## Work item
The output should be every line below that includes the word "until".

===== Excerpted records

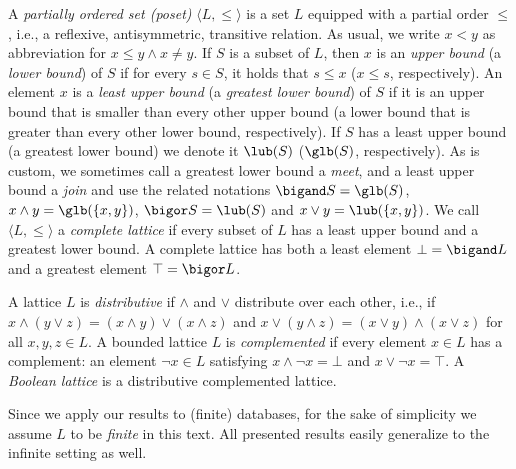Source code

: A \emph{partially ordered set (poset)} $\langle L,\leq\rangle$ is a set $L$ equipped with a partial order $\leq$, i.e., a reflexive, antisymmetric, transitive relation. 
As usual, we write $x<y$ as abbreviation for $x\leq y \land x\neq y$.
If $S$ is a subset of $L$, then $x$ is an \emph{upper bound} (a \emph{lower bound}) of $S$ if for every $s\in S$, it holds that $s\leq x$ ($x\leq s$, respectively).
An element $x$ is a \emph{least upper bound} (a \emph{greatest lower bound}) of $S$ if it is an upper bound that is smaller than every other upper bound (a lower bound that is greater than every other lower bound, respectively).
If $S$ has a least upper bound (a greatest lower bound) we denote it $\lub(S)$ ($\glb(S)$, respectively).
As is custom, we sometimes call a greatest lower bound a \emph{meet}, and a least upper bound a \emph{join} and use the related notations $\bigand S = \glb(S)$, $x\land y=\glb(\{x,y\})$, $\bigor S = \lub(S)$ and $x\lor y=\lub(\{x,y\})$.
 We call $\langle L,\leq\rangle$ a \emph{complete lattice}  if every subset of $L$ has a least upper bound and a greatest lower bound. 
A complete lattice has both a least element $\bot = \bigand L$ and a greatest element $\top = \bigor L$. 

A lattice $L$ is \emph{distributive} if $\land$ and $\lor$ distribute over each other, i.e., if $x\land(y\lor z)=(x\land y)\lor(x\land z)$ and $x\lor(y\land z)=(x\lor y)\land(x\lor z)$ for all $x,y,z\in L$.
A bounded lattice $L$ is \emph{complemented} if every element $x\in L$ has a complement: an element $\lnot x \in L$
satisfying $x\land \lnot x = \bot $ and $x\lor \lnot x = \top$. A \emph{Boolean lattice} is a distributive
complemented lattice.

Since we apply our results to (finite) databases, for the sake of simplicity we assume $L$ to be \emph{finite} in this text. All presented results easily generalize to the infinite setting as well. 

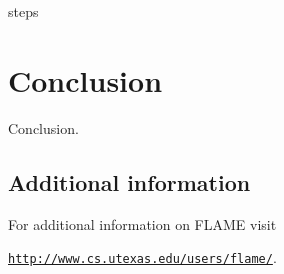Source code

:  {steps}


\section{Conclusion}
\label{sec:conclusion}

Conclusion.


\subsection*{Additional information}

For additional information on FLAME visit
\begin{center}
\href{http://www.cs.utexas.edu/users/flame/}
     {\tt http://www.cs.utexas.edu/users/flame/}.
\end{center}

==========
===== Excerpted records

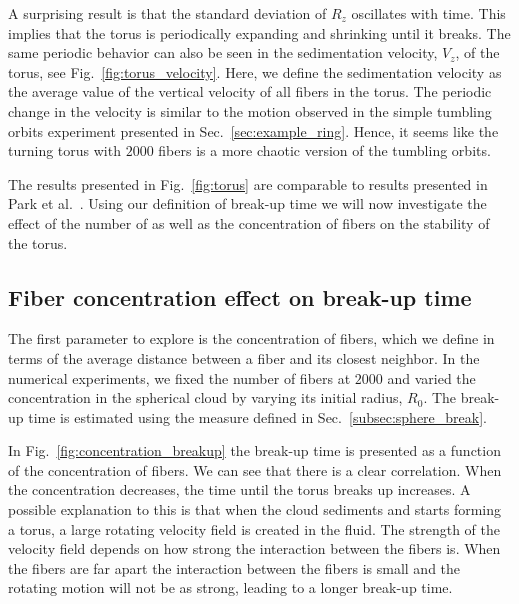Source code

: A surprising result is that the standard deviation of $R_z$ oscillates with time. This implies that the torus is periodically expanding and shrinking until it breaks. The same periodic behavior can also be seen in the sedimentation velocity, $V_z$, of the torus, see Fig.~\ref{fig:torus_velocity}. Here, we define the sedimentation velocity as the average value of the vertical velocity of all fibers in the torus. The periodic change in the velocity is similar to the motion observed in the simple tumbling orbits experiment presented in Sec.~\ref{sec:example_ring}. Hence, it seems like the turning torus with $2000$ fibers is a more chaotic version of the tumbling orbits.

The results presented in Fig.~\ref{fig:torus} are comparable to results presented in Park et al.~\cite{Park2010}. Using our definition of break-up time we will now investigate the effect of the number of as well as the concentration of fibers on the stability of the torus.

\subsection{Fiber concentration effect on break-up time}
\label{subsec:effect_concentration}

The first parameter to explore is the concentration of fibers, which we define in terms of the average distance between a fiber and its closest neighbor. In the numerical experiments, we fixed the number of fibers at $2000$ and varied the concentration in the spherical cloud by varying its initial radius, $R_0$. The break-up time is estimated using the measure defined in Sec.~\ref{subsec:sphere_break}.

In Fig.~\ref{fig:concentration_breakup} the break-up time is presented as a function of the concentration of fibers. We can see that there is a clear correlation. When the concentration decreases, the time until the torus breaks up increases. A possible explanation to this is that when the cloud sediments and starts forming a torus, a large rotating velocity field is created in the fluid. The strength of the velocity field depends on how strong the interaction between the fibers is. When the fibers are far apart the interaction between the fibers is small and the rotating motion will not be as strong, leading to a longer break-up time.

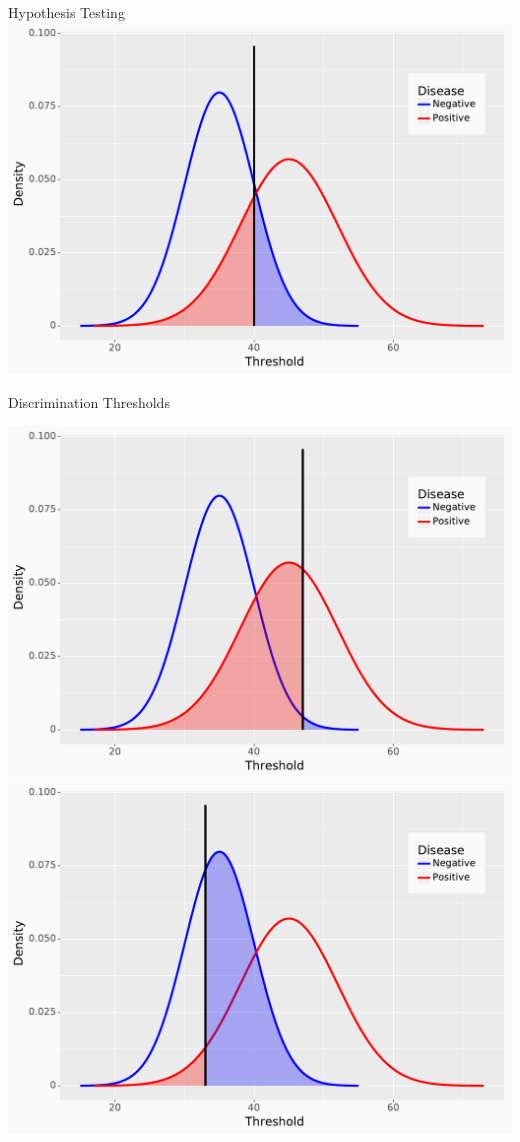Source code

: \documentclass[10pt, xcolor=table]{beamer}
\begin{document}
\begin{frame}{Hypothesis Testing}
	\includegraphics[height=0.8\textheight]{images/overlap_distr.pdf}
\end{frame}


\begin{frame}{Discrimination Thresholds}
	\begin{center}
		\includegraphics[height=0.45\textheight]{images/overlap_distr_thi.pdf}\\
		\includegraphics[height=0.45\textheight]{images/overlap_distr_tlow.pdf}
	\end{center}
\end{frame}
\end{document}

==========

## Task answer
: A surprising result is that the standard deviation of $R_z$ oscillates with time. This implies that the torus is periodically expanding and shrinking until it breaks. The same periodic behavior can also be seen in the sedimentation velocity, $V_z$, of the torus, see Fig.~\ref{fig:torus_velocity}. Here, we define the sedimentation velocity as the average value of the vertical velocity of all fibers in the torus. The periodic change in the velocity is similar to the motion observed in the simple tumbling orbits experiment presented in Sec.~\ref{sec:example_ring}. Hence, it seems like the turning torus with $2000$ fibers is a more chaotic version of the tumbling orbits.
In Fig.~\ref{fig:concentration_breakup} the break-up time is presented as a function of the concentration of fibers. We can see that there is a clear correlation. When the concentration decreases, the time until the torus breaks up increases. A possible explanation to this is that when the cloud sediments and starts forming a torus, a large rotating velocity field is created in the fluid. The strength of the velocity field depends on how strong the interaction between the fibers is. When the fibers are far apart the interaction between the fibers is small and the rotating motion will not be as strong, leading to a longer break-up time.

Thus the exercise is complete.